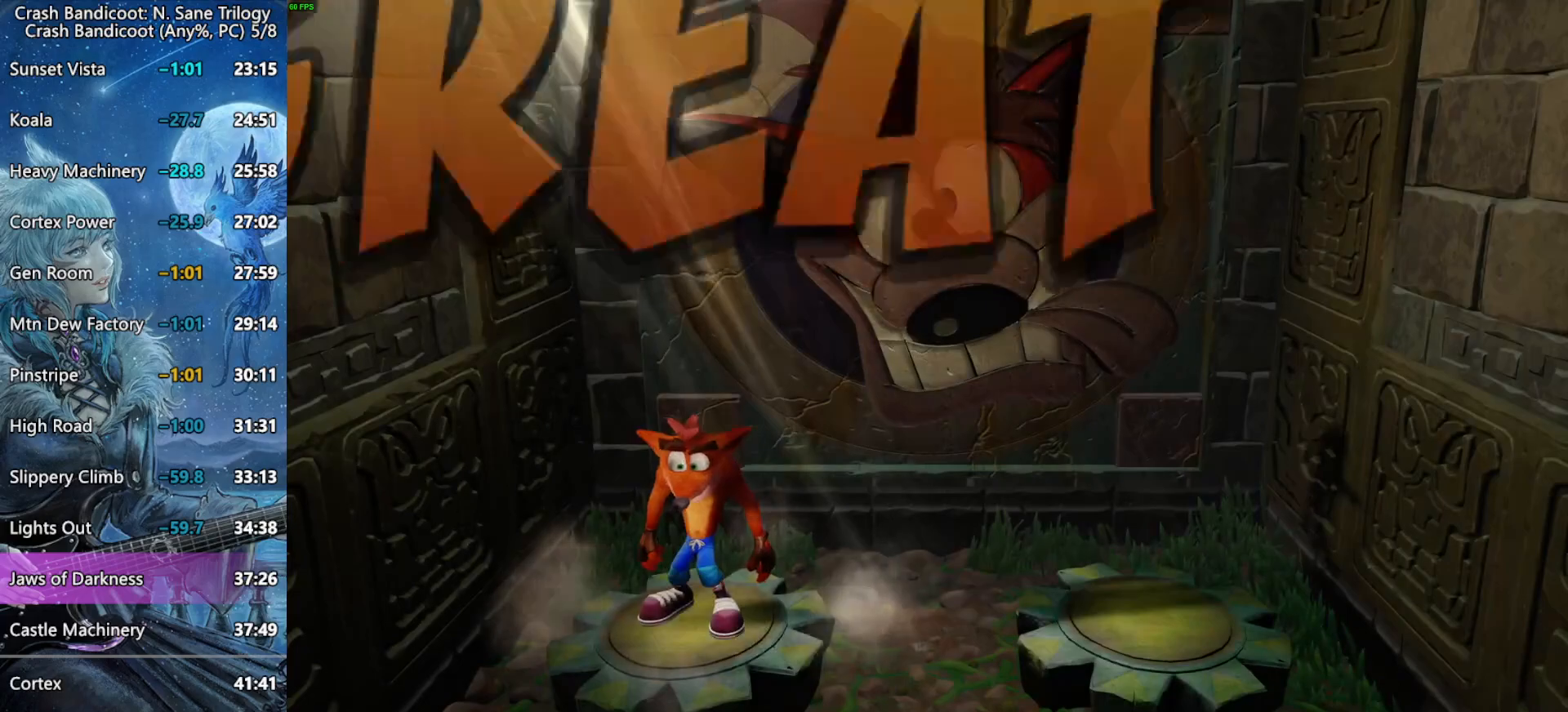
{"buttons": ["CROSS"], "left_stick": "center", "right_stick": "center", "button_events": []}
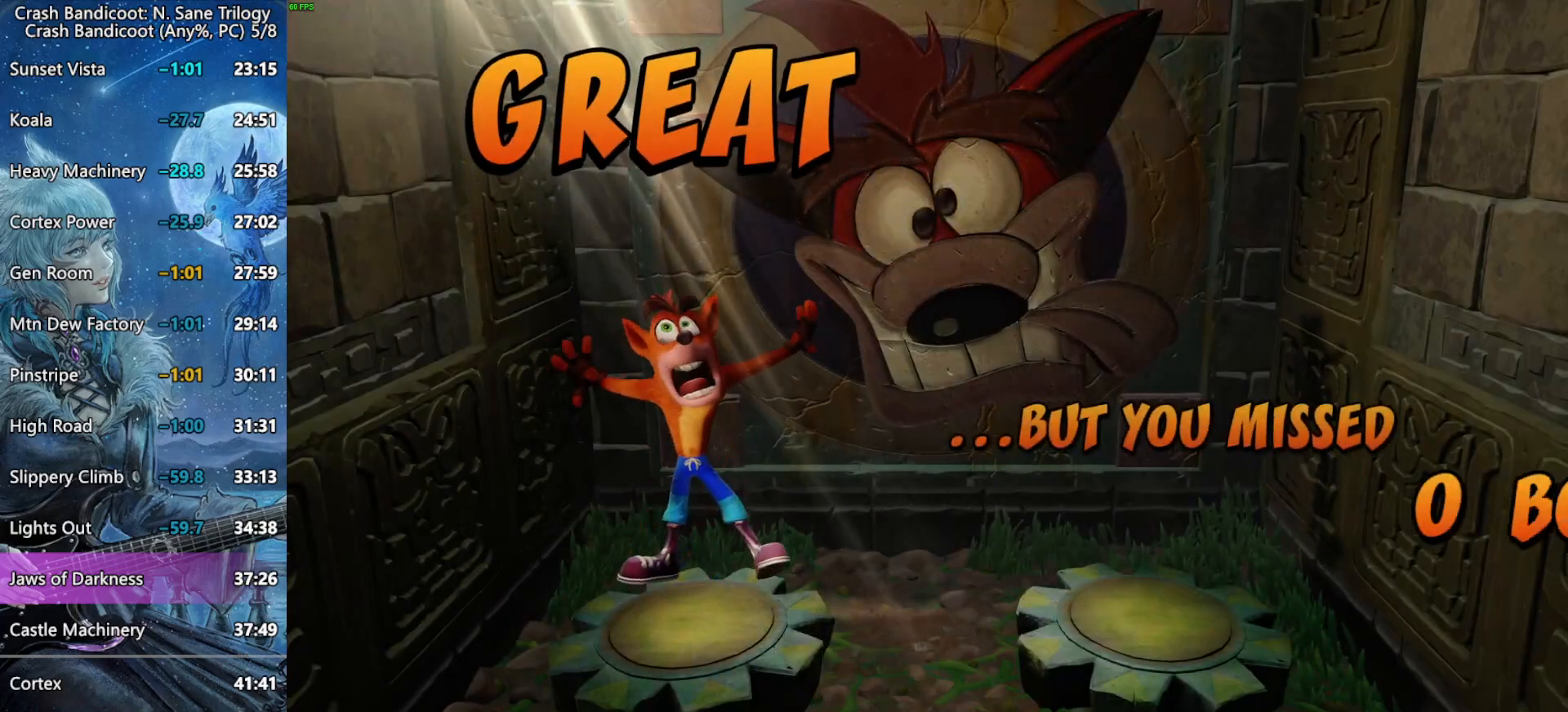
{"buttons": ["CROSS"], "left_stick": "center", "right_stick": "center", "button_events": []}
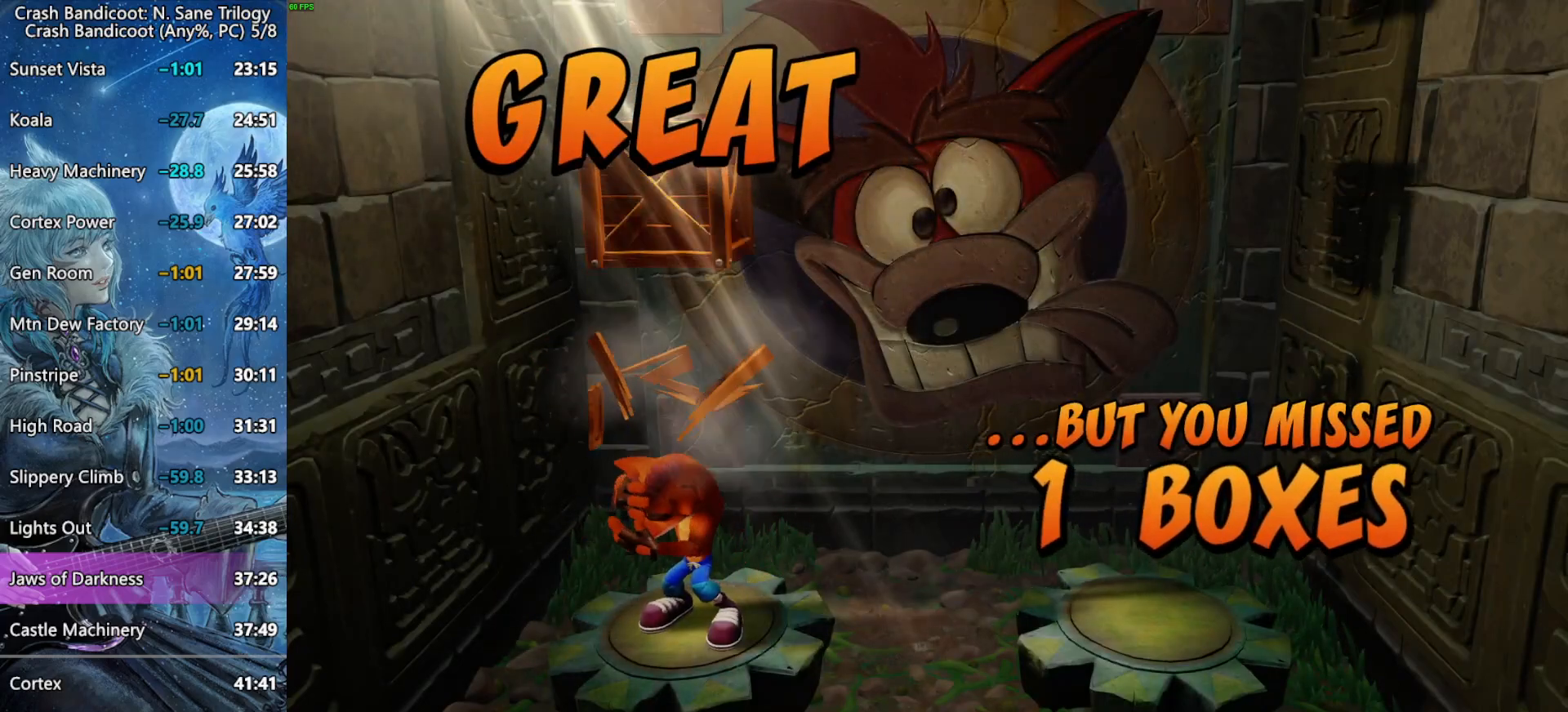
{"buttons": ["CROSS"], "left_stick": "center", "right_stick": "center", "button_events": []}
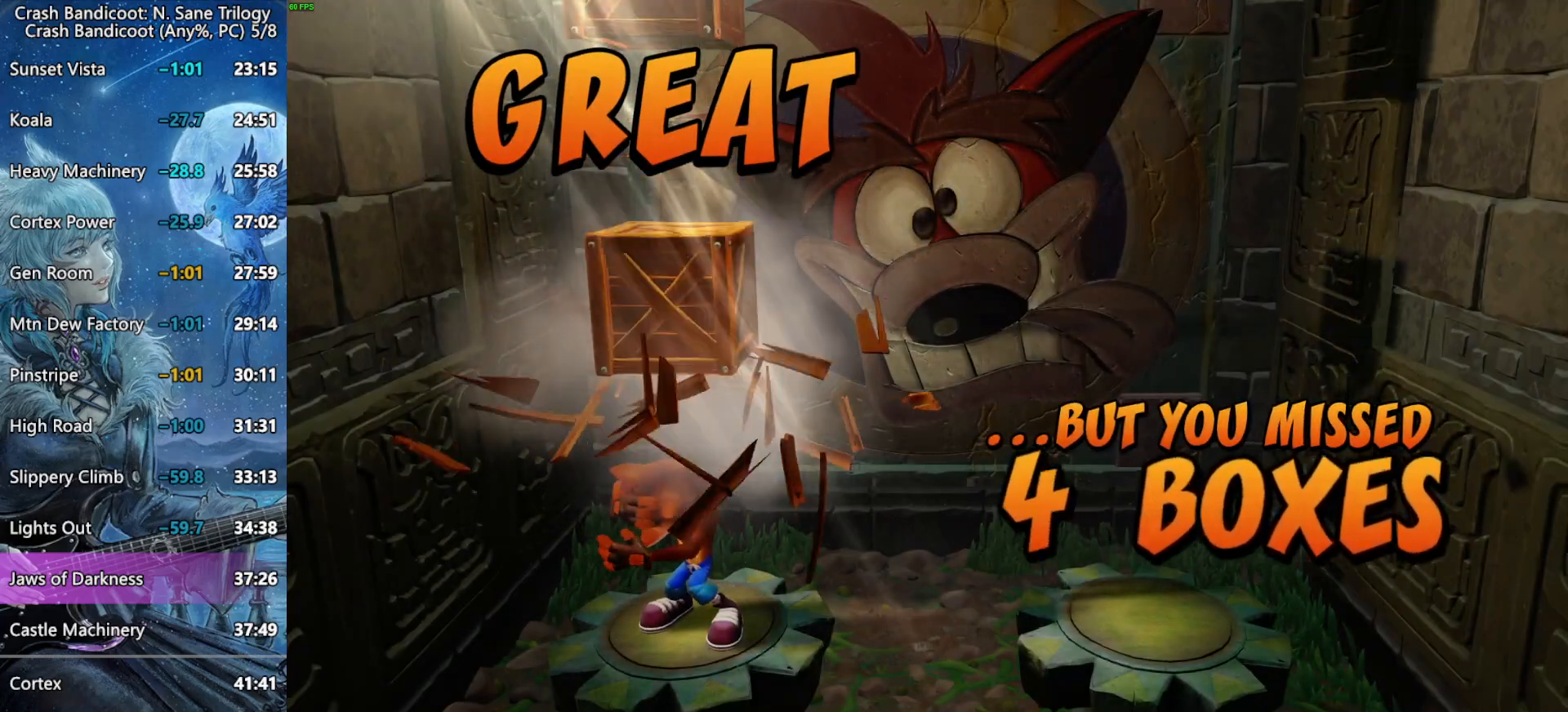
{"buttons": ["CROSS"], "left_stick": "center", "right_stick": "center", "button_events": []}
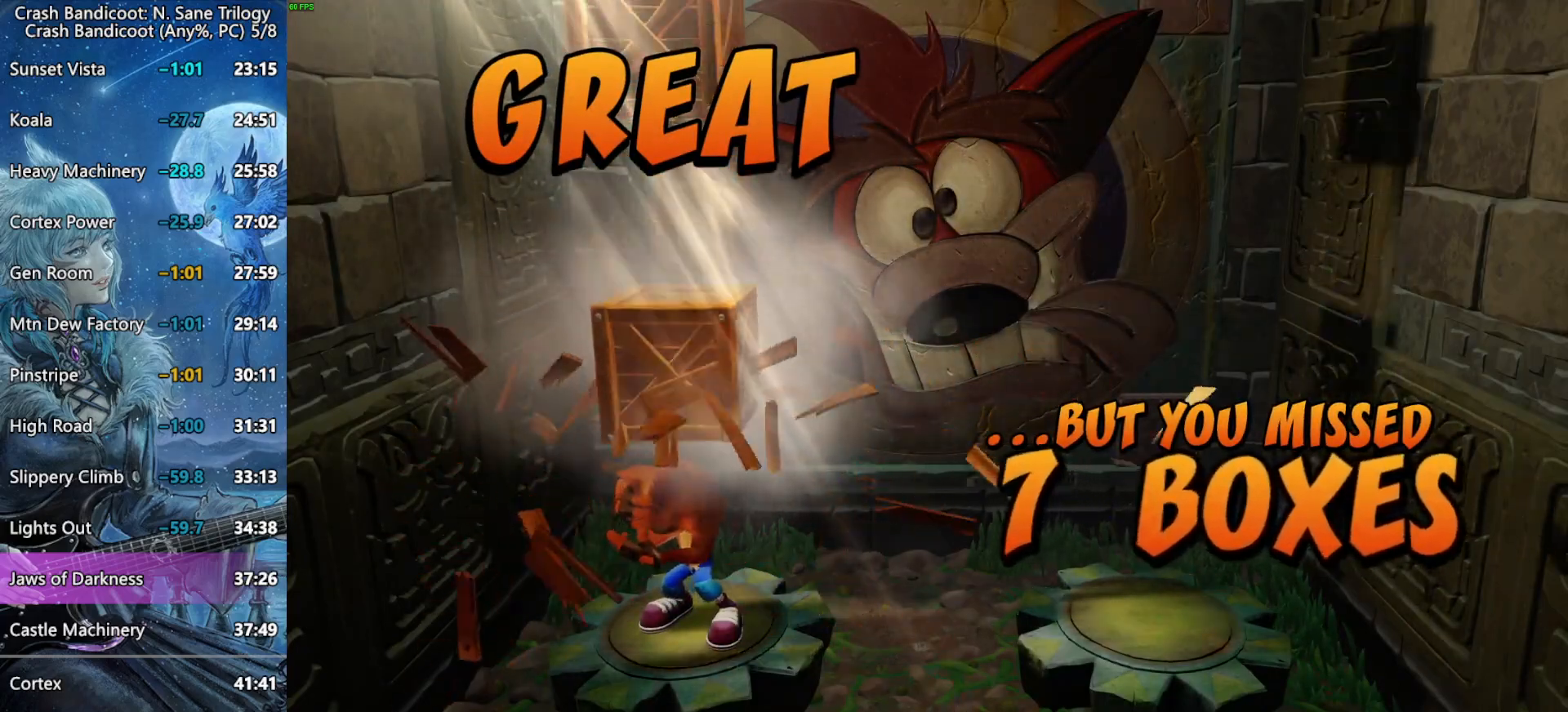
{"buttons": ["CROSS"], "left_stick": "center", "right_stick": "center", "button_events": []}
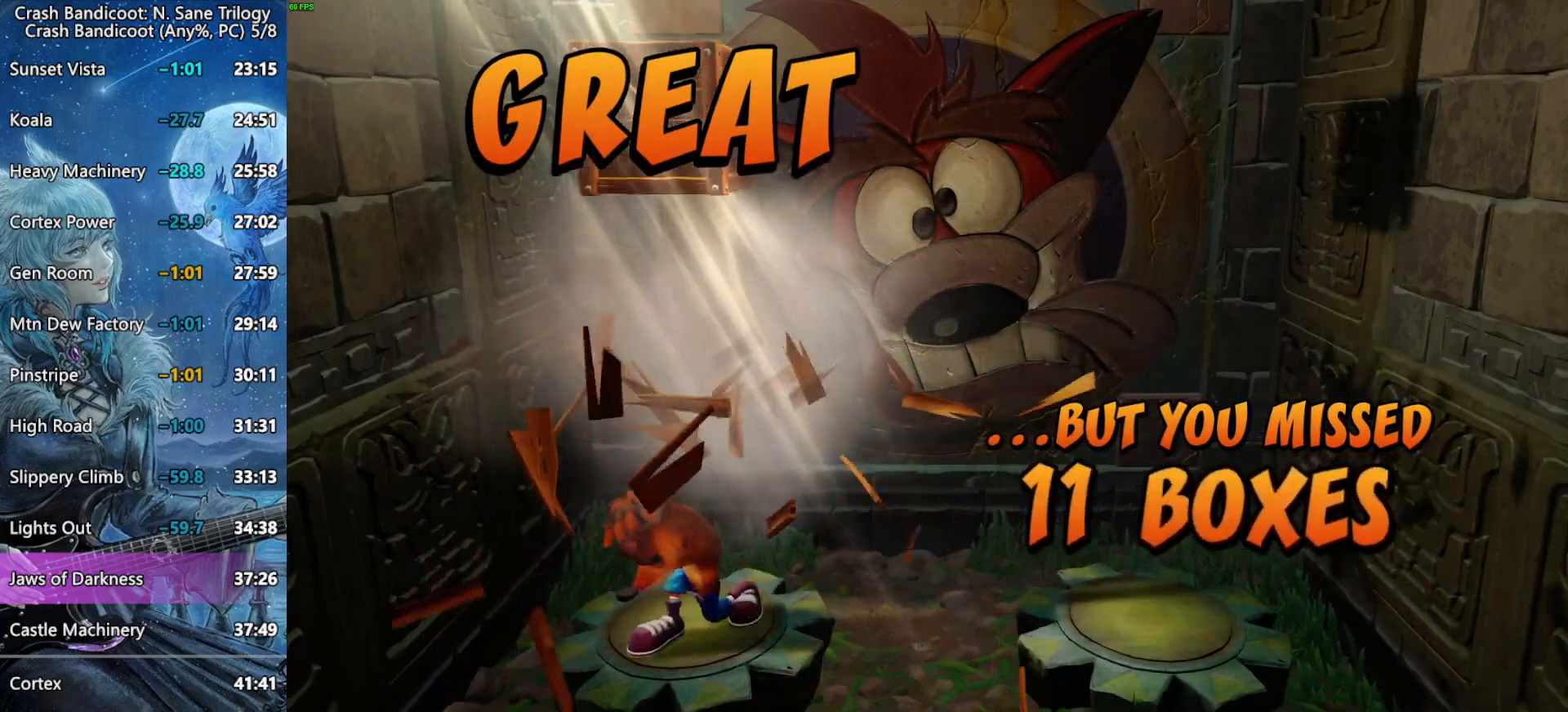
{"buttons": ["CROSS"], "left_stick": "center", "right_stick": "center", "button_events": []}
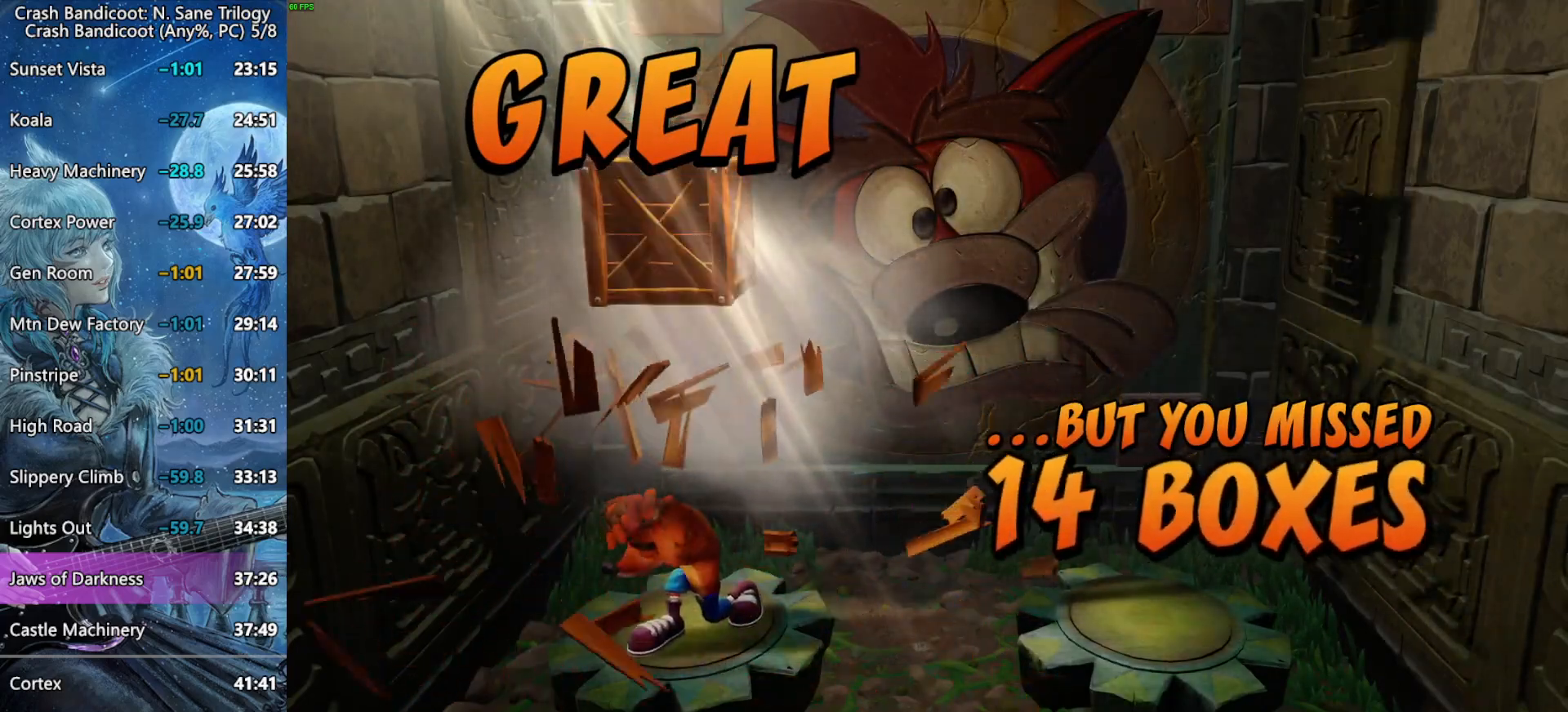
{"buttons": ["CROSS"], "left_stick": "center", "right_stick": "center", "button_events": []}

*****

§ **YOUR ASSIGNMENT**
All of the lines above should be retyped precisely, apart from the pictures.

§ **OUTPUT OF THE EXERCISE**
{"buttons": ["CROSS"], "left_stick": "center", "right_stick": "center", "button_events": []}
{"buttons": ["CROSS"], "left_stick": "center", "right_stick": "center", "button_events": []}
{"buttons": ["CROSS"], "left_stick": "center", "right_stick": "center", "button_events": []}
{"buttons": ["CROSS"], "left_stick": "center", "right_stick": "center", "button_events": []}
{"buttons": ["CROSS"], "left_stick": "center", "right_stick": "center", "button_events": []}
{"buttons": ["CROSS"], "left_stick": "center", "right_stick": "center", "button_events": []}
{"buttons": ["CROSS"], "left_stick": "center", "right_stick": "center", "button_events": []}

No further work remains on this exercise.